May 7 -- When she first started looking at ant colonies in the Arizona desert 20 years ago, Deborah M. Gordon wasn't just interested in ants. She wanted to know if the ants could help answer some of the most difficult questions confronting scientists in a wide range of fields.

"I was interested in what is now called complex systems," says Gordon, now an associate professor of biology at Stanford University. "That's a system in which the units don't know globally what's going on, there's no central control, there's no hierarchy, there's nobody in charge, and yet somehow all those fairly simple units working together do something interesting."

The ants were supposed to serve as the vehicle for studying far more important issues, like how a brain works, but somewhere along the way the ants swept Gordon off her feet. She became so fascinated with these little critters that she has turned out one discovery after another, including a recent finding published in the May 1 issue of Nature.

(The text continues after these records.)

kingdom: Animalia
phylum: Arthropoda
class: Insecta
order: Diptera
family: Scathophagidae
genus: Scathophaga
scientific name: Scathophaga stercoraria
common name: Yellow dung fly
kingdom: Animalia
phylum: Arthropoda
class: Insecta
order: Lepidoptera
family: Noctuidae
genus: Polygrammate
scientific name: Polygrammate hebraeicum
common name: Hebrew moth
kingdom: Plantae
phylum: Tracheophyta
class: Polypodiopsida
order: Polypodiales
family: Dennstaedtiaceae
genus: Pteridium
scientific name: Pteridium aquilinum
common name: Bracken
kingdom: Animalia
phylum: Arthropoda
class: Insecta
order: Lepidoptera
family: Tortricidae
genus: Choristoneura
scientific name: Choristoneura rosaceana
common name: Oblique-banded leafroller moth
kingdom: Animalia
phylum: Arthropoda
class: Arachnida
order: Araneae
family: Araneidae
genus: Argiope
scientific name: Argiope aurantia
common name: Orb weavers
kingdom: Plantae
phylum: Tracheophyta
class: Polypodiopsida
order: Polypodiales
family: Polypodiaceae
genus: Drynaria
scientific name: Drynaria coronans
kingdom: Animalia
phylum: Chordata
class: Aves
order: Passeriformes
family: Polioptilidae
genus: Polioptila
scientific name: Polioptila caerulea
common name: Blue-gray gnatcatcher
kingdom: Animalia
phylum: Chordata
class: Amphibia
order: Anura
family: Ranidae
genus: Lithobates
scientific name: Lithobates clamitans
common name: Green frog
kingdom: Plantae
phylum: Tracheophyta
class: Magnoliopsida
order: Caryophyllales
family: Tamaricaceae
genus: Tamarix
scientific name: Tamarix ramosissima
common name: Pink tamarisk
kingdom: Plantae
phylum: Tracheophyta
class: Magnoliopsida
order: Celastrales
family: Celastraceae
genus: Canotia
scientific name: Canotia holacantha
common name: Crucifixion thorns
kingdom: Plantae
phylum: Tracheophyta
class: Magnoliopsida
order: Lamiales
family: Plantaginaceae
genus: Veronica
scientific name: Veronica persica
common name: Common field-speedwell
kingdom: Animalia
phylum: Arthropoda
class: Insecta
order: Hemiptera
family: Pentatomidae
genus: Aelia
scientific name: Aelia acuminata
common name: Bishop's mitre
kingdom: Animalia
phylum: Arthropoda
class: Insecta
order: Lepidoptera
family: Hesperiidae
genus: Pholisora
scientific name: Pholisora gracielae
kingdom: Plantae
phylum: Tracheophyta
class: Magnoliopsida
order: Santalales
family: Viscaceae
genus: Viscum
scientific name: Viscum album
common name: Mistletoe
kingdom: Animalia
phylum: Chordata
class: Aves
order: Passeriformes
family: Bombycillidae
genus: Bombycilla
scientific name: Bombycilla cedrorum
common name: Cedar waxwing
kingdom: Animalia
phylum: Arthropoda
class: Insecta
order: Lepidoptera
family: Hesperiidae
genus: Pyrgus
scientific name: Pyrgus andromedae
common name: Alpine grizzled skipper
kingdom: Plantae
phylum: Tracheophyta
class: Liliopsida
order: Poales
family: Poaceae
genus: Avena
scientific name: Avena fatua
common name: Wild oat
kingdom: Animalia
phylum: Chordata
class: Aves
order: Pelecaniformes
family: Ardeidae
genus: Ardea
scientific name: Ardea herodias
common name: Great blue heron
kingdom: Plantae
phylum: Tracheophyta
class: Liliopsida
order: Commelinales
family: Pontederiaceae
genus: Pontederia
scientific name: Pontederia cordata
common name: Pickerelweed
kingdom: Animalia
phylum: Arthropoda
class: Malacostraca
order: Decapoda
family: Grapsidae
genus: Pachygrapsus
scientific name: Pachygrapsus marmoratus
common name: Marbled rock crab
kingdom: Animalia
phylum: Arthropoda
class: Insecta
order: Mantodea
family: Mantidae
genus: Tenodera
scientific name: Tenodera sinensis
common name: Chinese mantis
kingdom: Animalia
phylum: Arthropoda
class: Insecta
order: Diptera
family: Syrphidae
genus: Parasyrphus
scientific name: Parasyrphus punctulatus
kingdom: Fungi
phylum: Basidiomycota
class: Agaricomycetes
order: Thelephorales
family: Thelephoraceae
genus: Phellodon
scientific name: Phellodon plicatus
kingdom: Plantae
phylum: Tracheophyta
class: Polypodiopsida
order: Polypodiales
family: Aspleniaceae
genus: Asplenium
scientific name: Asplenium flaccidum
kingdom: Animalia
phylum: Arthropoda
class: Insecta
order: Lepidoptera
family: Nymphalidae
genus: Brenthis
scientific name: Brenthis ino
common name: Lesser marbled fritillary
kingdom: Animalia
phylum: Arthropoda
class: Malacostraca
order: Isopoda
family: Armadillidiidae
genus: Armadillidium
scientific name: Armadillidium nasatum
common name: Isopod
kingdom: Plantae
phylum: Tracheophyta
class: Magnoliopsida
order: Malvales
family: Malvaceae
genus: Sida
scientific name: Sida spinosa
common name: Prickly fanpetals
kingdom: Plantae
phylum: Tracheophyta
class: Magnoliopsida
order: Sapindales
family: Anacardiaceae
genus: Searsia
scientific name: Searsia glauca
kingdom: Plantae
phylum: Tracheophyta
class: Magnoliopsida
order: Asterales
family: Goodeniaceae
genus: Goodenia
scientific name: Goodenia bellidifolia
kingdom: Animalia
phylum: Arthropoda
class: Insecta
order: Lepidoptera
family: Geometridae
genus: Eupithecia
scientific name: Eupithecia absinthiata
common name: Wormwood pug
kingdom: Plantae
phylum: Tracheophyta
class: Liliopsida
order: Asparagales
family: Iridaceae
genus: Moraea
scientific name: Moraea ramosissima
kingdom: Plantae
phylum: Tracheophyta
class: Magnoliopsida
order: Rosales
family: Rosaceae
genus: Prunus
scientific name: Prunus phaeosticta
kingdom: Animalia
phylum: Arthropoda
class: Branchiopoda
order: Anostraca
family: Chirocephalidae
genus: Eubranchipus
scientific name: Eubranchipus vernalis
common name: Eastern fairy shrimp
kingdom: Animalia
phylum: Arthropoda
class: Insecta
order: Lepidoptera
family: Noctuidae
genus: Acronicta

Gordon and a fellow researcher, Michael J. Greene, used some highly sophisticated equipment and a little bit of trickery to figure out how ants know what they are supposed to do when nobody is in charge.

Odor Order

It all comes down to an extraordinary sense of smell, the researchers say. Ants that go out looking for food, called "patroller ants," emit a distinctive odor when they return to the nest, thus telling other ants, called "foragers," to go collect the bounty. It's not an order, Gordon says, but the foragers know what to do when ants return to the nest at the right pace, smelling like patrollers.

"That tells them the conditions are right," Gordon says, and the foragers go forth to do their thing without needing to be told to do so.

It's a little like how a brain functions, or how an embryo grows into a distinct organism.

In the human brain, Gordon says, "neurons don't know how to think," but billions of these crucial "units," working together, "manage to think and remember."